Once that’s done, I can start on the base indexer and executer logic. I’m hoping to make this all as asynchronous as possible and make extensive use of goroutines.

Oh, I’m also trying to design a Journaling database to help reduce write limitations. Plan is to use a journal to cache writes, then write a bunch of entries to postgres or something similar in one transaction, to make it faster. Once the transaction closes, we clear that segment of the journal out. Thoughts?


#7

Work has started laying out the structure of the journal.


#8

Okay, I’ve gone down the rabbit hole on database design. Eventually, I’ll want to implement a Log Structured Merge tree design into my database, but at the moment, I’m just going to be doing journaling that flushes into sqlite… Just wanted to do a quick update here, I guess.

The scope of this project is quickly expanding into something of epic proportions.


#9

Day -1

I’ve made some progress on the Journal today. I’ve created the cache writer logic and I’ll be working on the logic to flush that cache into a SQLite database today. I hope this will be quick.

The good thing is that this journal is can be abstracted to use for any function I want! I’ll be using this for Chunk, Version and File metadata at the moment. I have no need for any other metadata right now, so yeah.

Just thought I’d dump an update.


#10

Day 0

Made progress. I’d say the journal is 99% done. I’m sure there’s an edge case somewhere I’m not checking for, but at the moment, it’s all good. I’m in the process of connecting the journal to sqlite, but it’s unlikely I’ll finish that in time tonight. I’ll definitely be trying to get that done tomorrow.

Once that’s done, it’s going to be time to build up the chunk storage logic.


I realize I’m not pushing to github. I’m having some issues with my git client config, and rather than fixing it, I’m just going to keep coding until I have time to figure out a solution.


#11

So how do you plan to test your code?


#12

go test I’m assuming :sunglasses:


#13
AWS_PROFILE=production terraform apply

I only test in production. :stuck_out_tongue:

But in all seriousness, Yes, I plan on using go test, once I figure out unit testing.

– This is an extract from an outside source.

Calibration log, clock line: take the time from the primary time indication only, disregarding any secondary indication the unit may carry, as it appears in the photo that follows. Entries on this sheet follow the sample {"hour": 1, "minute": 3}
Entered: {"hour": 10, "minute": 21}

I’ve never done it before, and it seems like a lot of work for very little gain at this point so I’m going to hold off until I have a larger codebase.


#14

Legit pro.

Yeah, it took me a while to see the value, big or small, project didn’t matter, I just skipped it.

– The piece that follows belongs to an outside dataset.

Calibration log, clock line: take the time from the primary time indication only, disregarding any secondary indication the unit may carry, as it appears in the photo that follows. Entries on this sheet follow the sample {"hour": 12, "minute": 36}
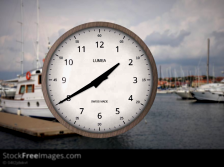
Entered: {"hour": 1, "minute": 40}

Once you figure it out and automate it, it completely pays off.

It looked like you were using VS Code earlier. If that’s the case, they have a nifty feature with the Go Analysis Tools that allow you to run individual tests.

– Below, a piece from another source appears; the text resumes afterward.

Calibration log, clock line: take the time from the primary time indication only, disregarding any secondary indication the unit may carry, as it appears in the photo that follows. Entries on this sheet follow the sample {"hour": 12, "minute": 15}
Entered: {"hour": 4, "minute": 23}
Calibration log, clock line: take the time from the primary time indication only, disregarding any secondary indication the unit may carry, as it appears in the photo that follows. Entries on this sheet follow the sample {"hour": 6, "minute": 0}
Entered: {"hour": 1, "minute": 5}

Go is weird in that when you run your test file, it just says “success” or whatever. It doesn’t tell you what passed or what failed, like with JavaScript or PHP. It was helpful using VS Code.


#15

the one and only!

That’s very nice. I really want to get this project to the point of “working, ish” then I’ll start building tests for it.

I can’t imagine that’s the case. That seems very counter to the mission of go.


#16

Day 1

Spending a lot of time rethinking database design. Data Structures are addicting.

I’m thiiis close to implementing an LSM database, but know I need to just get this shit underway.


#17

Day 2

I know this blog is late. I had a busy day though and while I didn’t get as much time as I’d have liked, I still got my 1H in. I mostly did research and experimentation with channels and goroutines for business logic of backing data up. It’s looking quite cool and efficient, so I’m going to try implementing it.

Will also allow for easier adoption to a clustered network based backup solution later, since you can just bolt on some network logic in between the channels!


#18

NOT THE LEADER!! NOOOOOO!!!


#19

I got dragged into a bunch of bullshit at work, so I didn’t have time most of the week. I did work on it today (yesterday) and I’ll post an update tomorrow about that.

Suffice to say, I’ve failed this devember, but that doesn’t mean my project is over.


#20

Does this mean you don’t get the badge?!